- Opening Delimiter -

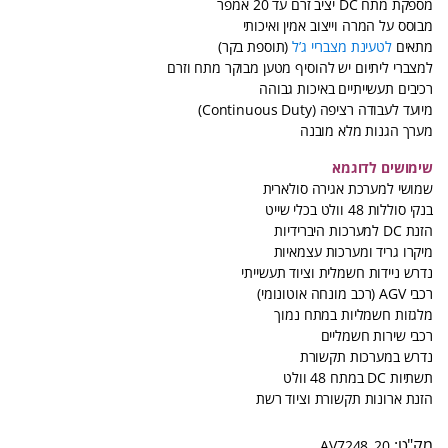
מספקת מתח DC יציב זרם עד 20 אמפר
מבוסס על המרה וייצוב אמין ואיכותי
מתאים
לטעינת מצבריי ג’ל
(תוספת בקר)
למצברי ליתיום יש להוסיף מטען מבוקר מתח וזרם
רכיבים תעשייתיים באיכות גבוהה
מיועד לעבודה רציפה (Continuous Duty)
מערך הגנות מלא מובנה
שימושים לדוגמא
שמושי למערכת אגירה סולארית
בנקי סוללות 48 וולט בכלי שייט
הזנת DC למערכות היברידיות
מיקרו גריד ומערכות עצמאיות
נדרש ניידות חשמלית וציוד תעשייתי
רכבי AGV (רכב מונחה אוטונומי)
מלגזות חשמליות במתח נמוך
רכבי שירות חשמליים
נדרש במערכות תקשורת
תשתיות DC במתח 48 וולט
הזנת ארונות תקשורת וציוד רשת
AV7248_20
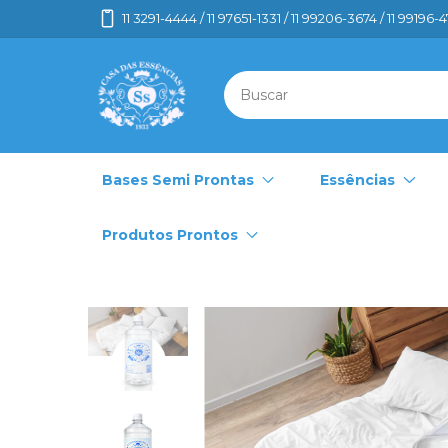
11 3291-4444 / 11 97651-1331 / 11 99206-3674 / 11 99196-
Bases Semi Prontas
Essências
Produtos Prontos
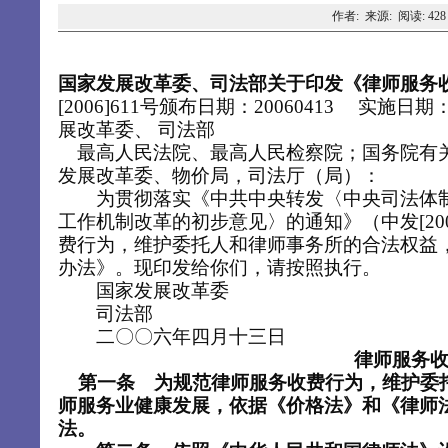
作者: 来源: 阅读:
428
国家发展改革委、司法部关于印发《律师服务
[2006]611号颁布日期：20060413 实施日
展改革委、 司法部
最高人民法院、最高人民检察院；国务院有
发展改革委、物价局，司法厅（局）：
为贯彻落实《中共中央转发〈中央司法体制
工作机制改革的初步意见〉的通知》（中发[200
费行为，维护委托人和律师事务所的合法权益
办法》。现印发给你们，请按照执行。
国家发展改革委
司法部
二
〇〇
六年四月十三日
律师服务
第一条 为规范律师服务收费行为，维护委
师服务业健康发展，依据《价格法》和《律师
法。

- Closing Delimiter -
- Opening Delimiter -

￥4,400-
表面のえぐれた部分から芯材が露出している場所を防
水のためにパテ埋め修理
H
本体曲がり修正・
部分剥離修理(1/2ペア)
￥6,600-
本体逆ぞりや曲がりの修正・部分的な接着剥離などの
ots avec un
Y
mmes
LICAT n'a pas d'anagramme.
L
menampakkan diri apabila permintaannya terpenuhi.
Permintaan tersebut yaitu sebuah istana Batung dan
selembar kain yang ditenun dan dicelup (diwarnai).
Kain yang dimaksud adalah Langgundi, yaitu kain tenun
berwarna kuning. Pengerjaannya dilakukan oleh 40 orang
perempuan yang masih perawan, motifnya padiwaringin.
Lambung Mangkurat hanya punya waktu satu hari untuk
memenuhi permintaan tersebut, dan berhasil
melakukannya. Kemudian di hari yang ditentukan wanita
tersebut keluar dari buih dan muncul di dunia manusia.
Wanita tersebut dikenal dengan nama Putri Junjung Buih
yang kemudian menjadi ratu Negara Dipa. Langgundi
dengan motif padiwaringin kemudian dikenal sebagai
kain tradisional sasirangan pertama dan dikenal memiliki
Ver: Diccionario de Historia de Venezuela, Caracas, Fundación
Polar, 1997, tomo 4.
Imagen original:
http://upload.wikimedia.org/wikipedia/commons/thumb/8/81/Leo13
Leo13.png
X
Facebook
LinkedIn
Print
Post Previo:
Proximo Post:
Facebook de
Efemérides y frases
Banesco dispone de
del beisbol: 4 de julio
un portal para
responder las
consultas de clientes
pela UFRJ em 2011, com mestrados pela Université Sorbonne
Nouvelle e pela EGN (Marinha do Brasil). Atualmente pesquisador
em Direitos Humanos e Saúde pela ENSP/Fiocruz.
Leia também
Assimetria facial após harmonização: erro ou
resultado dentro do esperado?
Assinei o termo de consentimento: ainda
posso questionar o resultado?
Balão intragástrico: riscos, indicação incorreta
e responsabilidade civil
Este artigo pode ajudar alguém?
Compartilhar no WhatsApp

- Closing Delimiter -
- Opening Delimiter -

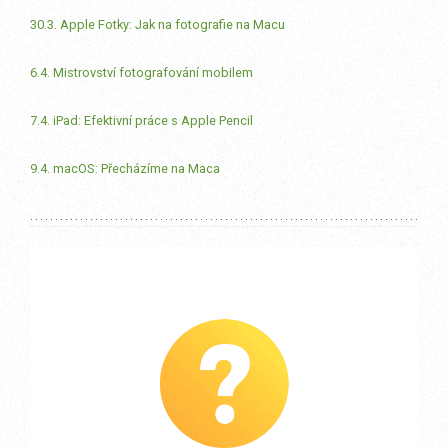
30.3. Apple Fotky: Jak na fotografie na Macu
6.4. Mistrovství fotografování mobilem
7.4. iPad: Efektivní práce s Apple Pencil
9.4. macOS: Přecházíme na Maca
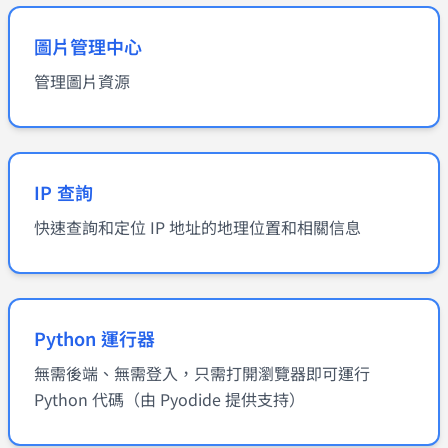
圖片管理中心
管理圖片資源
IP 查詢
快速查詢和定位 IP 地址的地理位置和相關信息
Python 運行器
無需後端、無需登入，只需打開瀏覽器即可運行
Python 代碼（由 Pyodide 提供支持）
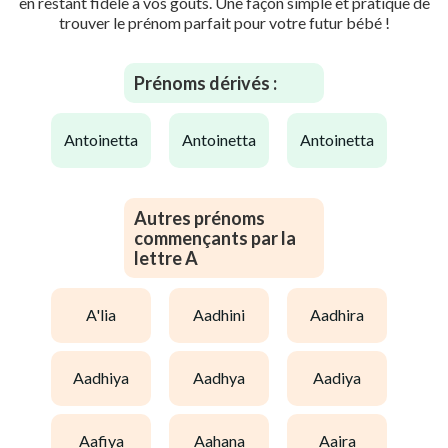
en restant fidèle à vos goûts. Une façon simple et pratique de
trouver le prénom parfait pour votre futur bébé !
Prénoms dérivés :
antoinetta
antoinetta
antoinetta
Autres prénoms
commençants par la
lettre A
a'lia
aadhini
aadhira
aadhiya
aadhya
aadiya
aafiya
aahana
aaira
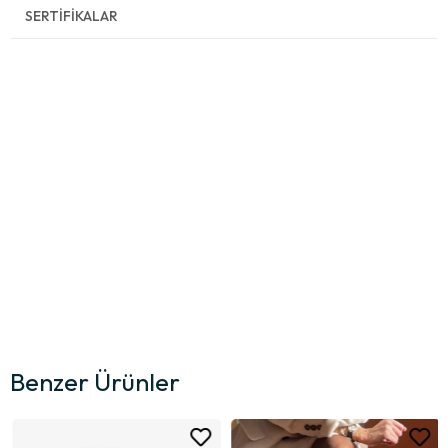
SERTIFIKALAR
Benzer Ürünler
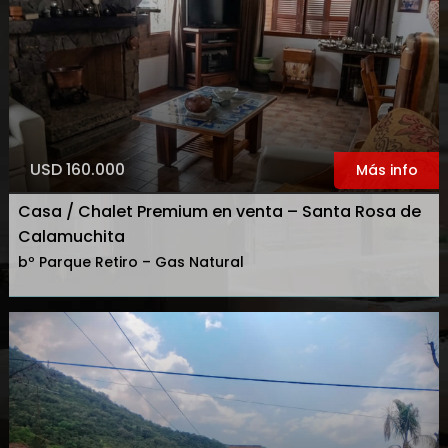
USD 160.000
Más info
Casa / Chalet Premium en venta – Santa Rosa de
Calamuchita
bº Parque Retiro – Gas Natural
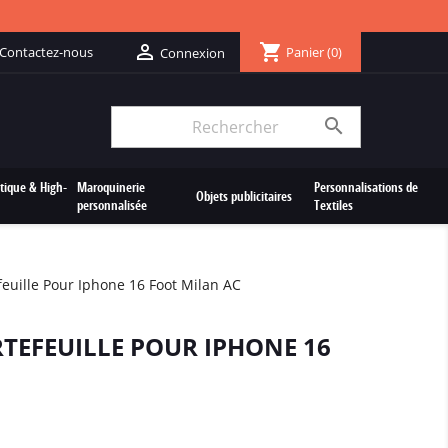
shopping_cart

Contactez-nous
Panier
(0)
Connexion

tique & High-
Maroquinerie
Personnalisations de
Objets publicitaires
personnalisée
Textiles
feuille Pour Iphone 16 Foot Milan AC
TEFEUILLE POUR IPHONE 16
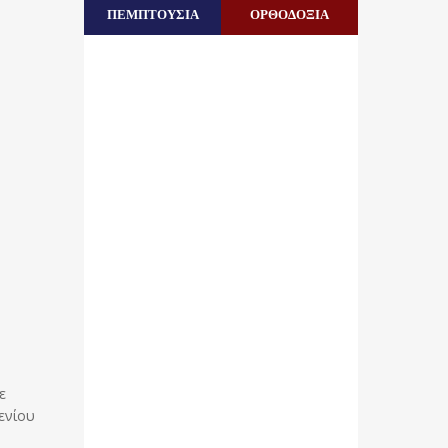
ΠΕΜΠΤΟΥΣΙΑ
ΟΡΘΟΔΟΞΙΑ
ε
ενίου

- Closing Delimiter -

REQUIRED ACTION: Can you update everything from the line containing "מספקת מתח DC יציב זרם עד 20 אמפר" down to the line containing "שמושי למערכת אגירה סולארית" so that "רציפה" becomes "ממושכת", leaving all else unchanged and returning only those lines?

RESULT FOR THIS EXERCISE:
מספקת מתח DC יציב זרם עד 20 אמפר
מבוסס על המרה וייצוב אמין ואיכותי
מתאים
לטעינת מצבריי ג’ל
(תוספת בקר)
למצברי ליתיום יש להוסיף מטען מבוקר מתח וזרם
רכיבים תעשייתיים באיכות גבוהה
מיועד לעבודה ממושכת (Continuous Duty)
מערך הגנות מלא מובנה
שימושים לדוגמא
שמושי למערכת אגירה סולארית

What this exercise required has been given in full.